Hello,
I’ve got a list of read ids corresponding to a CCLE line RNA-seq fastq file uploaded to SRA. I would like to extract the alignments for these reads from available files that I’ve found on AWS open data. However, I see that the read ids in these bam files are completely different, e.g. “C1EHHACXX130117”, whereas SRA read ids look like “SRR8616111.130117”. Have these alignments been generated from the same original fastq files? If so, is there any way to find these reads in bam files? Thank you in advance!
Sergey
Hi, Sergey. Could you tell me which sample ID/file (in both data sets) you’re looking at?
To be specific, I’m looking for NCIH2228 cell line data.

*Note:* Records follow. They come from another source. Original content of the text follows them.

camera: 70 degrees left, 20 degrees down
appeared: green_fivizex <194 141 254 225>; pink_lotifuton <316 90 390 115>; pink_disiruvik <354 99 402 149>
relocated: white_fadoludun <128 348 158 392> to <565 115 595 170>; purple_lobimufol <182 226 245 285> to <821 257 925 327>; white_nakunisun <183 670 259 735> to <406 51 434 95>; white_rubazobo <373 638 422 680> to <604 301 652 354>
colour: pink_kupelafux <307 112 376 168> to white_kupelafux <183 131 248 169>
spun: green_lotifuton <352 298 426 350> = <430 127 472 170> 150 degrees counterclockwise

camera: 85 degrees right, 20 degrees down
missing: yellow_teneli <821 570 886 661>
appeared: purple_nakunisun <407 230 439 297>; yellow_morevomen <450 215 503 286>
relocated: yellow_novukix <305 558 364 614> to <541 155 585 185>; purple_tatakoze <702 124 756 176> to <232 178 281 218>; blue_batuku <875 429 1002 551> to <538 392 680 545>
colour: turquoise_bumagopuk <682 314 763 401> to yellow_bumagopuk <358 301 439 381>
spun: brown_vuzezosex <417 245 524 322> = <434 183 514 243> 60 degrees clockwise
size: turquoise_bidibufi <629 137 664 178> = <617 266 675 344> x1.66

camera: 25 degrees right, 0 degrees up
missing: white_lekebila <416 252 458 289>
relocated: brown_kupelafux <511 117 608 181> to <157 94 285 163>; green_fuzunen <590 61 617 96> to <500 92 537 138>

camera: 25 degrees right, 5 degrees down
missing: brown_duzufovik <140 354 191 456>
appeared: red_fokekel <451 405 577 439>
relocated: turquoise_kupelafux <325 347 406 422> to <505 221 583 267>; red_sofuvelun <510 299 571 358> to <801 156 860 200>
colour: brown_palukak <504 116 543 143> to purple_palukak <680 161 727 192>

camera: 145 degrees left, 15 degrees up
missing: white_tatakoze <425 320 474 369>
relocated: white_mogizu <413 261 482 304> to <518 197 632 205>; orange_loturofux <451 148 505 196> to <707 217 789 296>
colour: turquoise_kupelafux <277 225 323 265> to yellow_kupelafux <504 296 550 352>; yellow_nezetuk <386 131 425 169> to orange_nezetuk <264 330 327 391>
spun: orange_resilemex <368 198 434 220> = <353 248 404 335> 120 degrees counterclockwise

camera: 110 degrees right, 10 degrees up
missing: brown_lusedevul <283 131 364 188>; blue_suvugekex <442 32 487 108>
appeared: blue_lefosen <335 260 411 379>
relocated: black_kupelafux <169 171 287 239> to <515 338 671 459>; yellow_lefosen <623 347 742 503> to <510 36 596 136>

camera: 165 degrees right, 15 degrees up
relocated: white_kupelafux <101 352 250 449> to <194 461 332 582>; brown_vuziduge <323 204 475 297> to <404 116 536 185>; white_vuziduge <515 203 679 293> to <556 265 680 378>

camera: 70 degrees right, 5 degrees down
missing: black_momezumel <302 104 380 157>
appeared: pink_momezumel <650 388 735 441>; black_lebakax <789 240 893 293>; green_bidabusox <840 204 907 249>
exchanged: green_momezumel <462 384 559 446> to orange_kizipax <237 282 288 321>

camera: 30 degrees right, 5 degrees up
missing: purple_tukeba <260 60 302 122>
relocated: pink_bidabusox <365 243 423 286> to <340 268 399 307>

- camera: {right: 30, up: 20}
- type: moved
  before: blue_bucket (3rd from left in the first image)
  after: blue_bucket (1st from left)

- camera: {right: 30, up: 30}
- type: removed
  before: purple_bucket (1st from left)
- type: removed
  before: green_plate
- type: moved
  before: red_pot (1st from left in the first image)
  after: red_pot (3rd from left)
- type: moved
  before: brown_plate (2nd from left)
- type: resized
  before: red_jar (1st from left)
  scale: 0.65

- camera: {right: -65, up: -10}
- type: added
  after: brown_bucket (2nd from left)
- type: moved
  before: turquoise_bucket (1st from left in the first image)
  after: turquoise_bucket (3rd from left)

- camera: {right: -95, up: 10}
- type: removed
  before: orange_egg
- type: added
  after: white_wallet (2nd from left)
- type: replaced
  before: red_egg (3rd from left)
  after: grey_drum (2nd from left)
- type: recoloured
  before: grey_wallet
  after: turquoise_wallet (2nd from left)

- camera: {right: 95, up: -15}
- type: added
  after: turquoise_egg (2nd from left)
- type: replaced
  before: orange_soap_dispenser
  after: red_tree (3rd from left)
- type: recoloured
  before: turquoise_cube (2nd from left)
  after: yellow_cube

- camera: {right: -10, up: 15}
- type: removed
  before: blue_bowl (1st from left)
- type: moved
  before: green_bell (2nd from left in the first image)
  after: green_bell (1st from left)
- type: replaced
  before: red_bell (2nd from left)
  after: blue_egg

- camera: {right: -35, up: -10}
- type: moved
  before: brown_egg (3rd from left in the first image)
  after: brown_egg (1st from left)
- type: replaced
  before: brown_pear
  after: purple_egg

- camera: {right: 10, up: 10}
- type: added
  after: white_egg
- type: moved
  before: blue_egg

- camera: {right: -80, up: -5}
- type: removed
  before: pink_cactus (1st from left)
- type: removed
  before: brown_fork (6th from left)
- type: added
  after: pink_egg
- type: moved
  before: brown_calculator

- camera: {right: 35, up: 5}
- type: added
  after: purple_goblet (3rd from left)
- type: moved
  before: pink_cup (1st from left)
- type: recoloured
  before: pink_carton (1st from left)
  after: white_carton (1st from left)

SRA id is SRR8616111, so fastq is here ( SRA Archive: NCBI ) and read ids there are regular SRA ones - SRR8616111.8853031. The RNA-Seq alignment file for this cell line that I’ve found on AWS open data is s3://depmap-omics-ccle/data/rna/bam/G28616.NCI-H2228.1.bam .
According to this wiki page, since at least 2018, SRA has discarded and replaced the read names as part of their data loading process when BAMs are submitted. Even if they’re providing FASTA/FASTQ for a particular succession number, I’m pretty confident that it was a BAM that we originally submitted to them as part of the CCLE study. So for any raw data under the SRP186687 study, we can’t rely on having consistent read IDs.
Thanks a lot, Devin, the matters became much clearer to me. Do you know if by any chance the original fastq files used for BAM generation can still be found somewhere?
The data actually originates from Broad Institute Genomics Platform as BAM/CRAM files and we keep them in those formats to save space. With few exceptions (a very small number of older RNA seq BAMs) the BAM/CRAMs retain unmapped reads, so they should be as good as FASTQs and are easily converted to that format with samtools.